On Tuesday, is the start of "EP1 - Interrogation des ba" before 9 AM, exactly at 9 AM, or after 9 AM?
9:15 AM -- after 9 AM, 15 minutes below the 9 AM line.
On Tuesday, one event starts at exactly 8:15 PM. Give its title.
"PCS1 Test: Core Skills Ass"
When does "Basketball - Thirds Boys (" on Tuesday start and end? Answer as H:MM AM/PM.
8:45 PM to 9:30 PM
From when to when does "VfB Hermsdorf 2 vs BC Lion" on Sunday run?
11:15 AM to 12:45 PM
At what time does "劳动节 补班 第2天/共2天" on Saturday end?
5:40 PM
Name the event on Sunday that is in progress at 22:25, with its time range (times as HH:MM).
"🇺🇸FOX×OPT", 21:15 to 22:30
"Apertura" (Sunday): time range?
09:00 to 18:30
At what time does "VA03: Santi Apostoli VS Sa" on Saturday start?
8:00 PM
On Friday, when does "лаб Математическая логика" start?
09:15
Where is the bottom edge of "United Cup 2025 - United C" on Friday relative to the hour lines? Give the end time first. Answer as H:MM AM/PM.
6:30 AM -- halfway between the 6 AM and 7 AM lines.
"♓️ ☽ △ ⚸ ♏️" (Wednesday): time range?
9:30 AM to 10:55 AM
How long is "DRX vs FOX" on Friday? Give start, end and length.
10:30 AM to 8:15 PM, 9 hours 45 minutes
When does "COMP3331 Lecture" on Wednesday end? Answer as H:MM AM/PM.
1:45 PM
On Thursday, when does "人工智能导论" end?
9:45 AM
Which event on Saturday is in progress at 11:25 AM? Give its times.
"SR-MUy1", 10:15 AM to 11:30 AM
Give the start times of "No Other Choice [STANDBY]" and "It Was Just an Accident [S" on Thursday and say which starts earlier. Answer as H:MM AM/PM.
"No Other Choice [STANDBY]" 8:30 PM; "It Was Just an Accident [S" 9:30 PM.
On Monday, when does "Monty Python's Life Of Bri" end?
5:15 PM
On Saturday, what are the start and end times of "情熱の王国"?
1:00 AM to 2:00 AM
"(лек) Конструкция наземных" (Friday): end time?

### What the task asks
Swap "Give" for "State" in the records from the line with "How long is" up to and including the line with "to 11:30 AM", leaving everything else unchanged. Return only those lines.

### Written solution
How long is "DRX vs FOX" on Friday? State start, end and length.
10:30 AM to 8:15 PM, 9 hours 45 minutes
When does "COMP3331 Lecture" on Wednesday end? Answer as H:MM AM/PM.
1:45 PM
On Thursday, when does "人工智能导论" end?
9:45 AM
Which event on Saturday is in progress at 11:25 AM? State its times.
"SR-MUy1", 10:15 AM to 11:30 AM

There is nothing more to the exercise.